#### [Текст задания]
Или же в действительности дело обстоит так: все эти усилия делаются не ради средств, употребляемых для достижения поставленной цели, но ради цели, во имя которой пускаются в ход эти средства? Часто мы говорим, что высоко ценим золото и серебро; однако это не вполне верно: выше всего мы ценим то, во имя чего мы копим и золото и все остальные средства. [...] Не то же ли самое относится и к дружественному?
Итак, благо любят по причине зла... Если ничто не наносит нам более ущерба и мы не ожидаем для себя никакой пользы, именно тогда становится ясным, что мы любим и ценим благо из-за присутствия зла, как некое лекарство от этого зла, зло же приравниваем к болезни; а при отсутствии болезни нет нужды ни в каком лекарстве. Такова природа блага, и любим мы его по причине зла, когда сами находимся посередине между благом и злом; само же по себе - как самоцель - оно ведь не приносит никакой пользы?
ХАРМИД
...Залмоксид... говорит: "Как не следует пытаться лечить глаза отдельно от головы и голову - отдельно от тела, так не следует лечить и тело, не леча душу... если целое в плохом состоянии, то и часть не может быть в порядке. Ибо все - и хорошее и плохое - порождается в теле и во всем человеке душою, и именно из нее все проистекает, точно так же как в глазах все проистекает от головы". [...] Лечить же душу, дорогой мой, должно известными заклинаниями, последние же представляют собой не что иное, как верные речи: от этих речей в душе укореняется рассудительность, а ее укоренение и присутствие облегчают внедрение здоровья и в области головы и в области всего тела. Критий, услышав эти мои слова, воскликнул:
- Мой Сократ, головная боль была бы для юноши истинным даром Гермеса, если бы она вынудила его ради головы усовершенствовать и свой разум. Скажу тебе, однако, что Хармид отличается от своих сверстников не только своим внешним видом, но и тем самым, ради чего нужен, по твоим словам, твой заговор: ведь заговор служит приобретению рассудительности, не так ли? [...]
- Это и справедливо, Хармид, - отозвался я, - чтобы ты отличался всем этим от других... Если же ты, как говорит нам Критий, уродился достойным человеком и по своей рассудительности... ты не нуждаешься в этом случае ни в каком заговоре... [346] Мне представляется наилучшим такой способ рассмотрения: ведь ясно, что, если тебе свойственна рассудительность, у тебя должно быть насчет нее свое мнение. Она необходимо должна, если только она тебе присуща, возбуждать у тебя определенное ощущение, из которого у тебя возникало бы о ней некое мнение - что такое эта рассудительность и каковы ее свойства. [...] Скажи, что называешь ты, согласно твоему мнению, этим именем?

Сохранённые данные
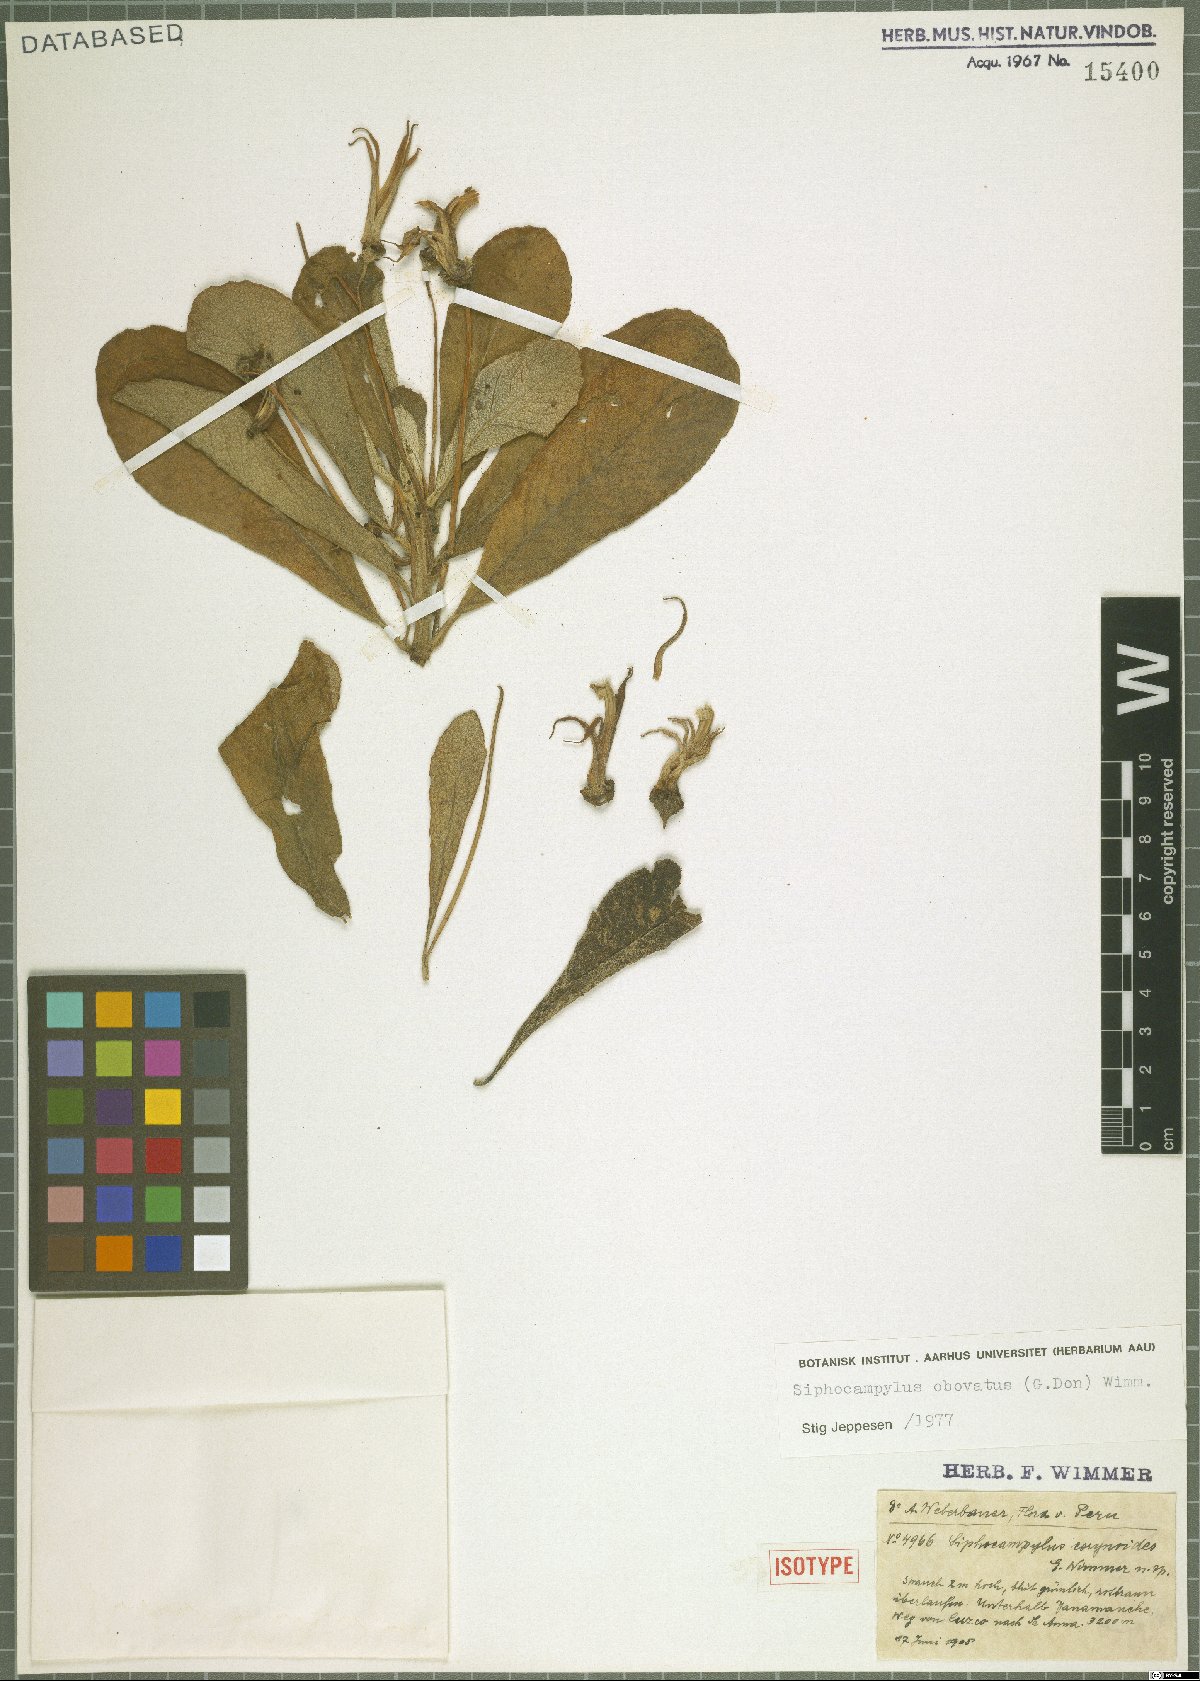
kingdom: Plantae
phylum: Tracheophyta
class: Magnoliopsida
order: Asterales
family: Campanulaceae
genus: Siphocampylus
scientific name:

#### [Задание 1]
Перепишите без изменений фрагмент текста задания от «Или же в действительности» до «и к дружественному?».
#### [Задание 2]
Выпишите все имена собственные, которые встречаются в тексте задания.

#### [Ответ 1]
Или же в действительности дело обстоит так: все эти усилия делаются не ради средств, употребляемых для достижения поставленной цели, но ради цели, во имя которой пускаются в ход эти средства? Часто мы говорим, что высоко ценим золото и серебро; однако это не вполне верно: выше всего мы ценим то, во имя чего мы копим и золото и все остальные средства. [...] Не то же ли самое относится и к дружественному?

#### [Ответ 2]
Хармид, Залмоксид, Критий, Сократ, Гермес